— WHAT THE TASK REQUIRES —
If a line in the records below holds the word "areas", copy it.

==== DATA SHOWN ====

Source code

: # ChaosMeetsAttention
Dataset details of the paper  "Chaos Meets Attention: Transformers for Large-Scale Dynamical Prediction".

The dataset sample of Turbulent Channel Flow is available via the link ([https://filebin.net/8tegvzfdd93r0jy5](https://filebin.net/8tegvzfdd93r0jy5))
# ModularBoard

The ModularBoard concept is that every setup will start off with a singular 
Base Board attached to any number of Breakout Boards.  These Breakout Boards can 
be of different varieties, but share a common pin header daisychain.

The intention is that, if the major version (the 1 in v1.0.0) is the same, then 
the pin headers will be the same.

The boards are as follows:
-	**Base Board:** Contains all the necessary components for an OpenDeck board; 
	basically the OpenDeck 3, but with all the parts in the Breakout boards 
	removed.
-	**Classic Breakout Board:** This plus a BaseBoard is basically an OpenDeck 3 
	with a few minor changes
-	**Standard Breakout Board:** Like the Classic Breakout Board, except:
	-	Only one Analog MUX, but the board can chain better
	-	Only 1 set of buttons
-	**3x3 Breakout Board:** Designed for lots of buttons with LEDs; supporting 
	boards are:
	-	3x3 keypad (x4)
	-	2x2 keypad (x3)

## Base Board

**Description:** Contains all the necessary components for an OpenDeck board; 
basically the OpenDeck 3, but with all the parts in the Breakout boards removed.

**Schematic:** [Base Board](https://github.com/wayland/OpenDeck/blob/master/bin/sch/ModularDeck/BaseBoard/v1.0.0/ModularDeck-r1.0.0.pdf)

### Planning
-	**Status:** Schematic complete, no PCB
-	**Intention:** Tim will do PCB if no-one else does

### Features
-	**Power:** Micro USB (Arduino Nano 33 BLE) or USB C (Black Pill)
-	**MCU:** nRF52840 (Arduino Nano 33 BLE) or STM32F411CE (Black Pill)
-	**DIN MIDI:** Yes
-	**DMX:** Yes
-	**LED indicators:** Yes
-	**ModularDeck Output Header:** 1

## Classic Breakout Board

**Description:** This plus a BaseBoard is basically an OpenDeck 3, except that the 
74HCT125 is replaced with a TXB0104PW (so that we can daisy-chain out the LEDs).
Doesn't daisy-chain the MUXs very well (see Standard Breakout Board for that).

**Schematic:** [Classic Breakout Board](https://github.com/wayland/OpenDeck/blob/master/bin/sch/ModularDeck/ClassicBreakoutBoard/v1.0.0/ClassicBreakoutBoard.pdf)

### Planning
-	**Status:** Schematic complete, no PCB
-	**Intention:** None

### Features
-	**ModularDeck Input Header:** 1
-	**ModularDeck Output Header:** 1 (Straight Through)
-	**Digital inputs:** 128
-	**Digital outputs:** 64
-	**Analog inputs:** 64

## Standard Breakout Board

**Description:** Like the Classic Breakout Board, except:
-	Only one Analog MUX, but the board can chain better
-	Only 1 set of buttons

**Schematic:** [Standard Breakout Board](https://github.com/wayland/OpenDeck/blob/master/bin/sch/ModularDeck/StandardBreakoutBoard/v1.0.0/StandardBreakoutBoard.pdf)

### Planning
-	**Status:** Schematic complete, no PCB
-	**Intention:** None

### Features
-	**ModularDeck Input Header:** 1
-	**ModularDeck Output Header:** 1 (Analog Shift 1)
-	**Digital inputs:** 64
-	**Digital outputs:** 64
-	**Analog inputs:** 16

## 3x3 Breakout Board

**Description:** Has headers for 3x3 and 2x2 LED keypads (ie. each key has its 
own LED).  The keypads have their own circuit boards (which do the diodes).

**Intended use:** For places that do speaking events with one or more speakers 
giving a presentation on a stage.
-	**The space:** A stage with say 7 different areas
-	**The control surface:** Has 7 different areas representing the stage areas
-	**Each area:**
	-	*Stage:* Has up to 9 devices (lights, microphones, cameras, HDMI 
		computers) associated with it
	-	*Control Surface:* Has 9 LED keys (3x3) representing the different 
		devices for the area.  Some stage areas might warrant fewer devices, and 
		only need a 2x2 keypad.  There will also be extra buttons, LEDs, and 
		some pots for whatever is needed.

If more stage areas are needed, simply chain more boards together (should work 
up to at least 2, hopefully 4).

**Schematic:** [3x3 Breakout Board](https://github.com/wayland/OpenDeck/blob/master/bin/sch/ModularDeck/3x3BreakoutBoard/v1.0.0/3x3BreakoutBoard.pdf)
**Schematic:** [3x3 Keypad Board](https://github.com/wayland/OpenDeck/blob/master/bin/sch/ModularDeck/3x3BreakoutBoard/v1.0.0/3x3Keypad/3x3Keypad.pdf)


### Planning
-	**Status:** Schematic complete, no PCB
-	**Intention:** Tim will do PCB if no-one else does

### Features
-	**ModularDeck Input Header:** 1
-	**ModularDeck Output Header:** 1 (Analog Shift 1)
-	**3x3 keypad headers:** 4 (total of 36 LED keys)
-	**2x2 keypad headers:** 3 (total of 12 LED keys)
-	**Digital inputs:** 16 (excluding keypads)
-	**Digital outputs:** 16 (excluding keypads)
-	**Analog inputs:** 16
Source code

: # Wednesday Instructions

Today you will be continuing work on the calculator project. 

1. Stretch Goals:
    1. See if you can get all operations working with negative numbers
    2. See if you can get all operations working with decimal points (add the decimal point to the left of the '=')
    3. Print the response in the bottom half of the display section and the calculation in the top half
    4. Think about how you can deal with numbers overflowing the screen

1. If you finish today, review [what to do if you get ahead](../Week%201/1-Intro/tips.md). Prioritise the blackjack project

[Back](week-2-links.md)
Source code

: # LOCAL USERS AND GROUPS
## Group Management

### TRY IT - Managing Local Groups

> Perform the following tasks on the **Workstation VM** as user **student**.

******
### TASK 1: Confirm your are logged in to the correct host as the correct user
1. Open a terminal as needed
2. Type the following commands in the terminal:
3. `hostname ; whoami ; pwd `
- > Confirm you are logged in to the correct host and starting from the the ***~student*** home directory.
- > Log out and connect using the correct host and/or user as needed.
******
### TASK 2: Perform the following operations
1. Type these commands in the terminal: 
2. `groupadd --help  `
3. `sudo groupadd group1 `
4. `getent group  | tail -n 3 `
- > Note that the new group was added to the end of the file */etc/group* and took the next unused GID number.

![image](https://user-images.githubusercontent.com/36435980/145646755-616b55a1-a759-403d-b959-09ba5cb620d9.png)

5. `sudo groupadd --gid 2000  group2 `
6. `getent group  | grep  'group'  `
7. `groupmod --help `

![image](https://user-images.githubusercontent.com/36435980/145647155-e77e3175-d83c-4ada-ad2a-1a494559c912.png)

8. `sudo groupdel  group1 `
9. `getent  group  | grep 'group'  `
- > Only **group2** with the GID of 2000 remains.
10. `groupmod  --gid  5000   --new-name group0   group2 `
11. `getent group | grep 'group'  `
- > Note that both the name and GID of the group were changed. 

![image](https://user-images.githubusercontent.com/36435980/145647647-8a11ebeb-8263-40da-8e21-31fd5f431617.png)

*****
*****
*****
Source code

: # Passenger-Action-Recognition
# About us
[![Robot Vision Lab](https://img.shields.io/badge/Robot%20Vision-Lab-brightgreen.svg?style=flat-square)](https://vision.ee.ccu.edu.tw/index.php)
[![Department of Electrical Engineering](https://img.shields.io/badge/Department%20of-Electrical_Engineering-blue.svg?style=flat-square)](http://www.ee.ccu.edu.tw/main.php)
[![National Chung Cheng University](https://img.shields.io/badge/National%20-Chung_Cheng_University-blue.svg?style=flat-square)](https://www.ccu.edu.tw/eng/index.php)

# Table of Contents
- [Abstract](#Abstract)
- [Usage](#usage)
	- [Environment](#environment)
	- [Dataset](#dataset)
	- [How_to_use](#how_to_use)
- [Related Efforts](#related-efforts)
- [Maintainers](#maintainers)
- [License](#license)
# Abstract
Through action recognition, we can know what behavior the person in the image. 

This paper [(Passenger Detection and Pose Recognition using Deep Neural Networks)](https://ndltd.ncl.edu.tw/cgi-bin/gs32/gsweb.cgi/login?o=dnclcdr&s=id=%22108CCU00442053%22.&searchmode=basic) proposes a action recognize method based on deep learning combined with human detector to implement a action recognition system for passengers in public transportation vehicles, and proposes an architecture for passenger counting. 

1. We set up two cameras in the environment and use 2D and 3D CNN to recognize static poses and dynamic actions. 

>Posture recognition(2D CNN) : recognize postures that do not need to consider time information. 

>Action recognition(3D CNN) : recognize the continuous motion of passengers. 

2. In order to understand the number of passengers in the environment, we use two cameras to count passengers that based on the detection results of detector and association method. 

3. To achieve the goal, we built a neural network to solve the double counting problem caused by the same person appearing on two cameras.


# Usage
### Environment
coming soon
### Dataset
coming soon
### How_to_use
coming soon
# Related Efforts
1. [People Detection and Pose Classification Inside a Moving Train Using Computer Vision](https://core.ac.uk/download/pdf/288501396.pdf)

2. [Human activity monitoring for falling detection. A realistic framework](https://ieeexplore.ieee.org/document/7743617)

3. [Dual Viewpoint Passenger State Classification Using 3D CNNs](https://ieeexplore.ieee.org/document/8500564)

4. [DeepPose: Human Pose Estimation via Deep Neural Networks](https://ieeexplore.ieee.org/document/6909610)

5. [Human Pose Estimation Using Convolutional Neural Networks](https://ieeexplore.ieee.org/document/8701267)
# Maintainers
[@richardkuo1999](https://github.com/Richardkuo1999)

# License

====

— WRITTEN REPLY —
-	**The space:** A stage with say 7 different areas
-	**The control surface:** Has 7 different areas representing the stage areas
		devices for the area.  Some stage areas might warrant fewer devices, and 
If more stage areas are needed, simply chain more boards together (should work 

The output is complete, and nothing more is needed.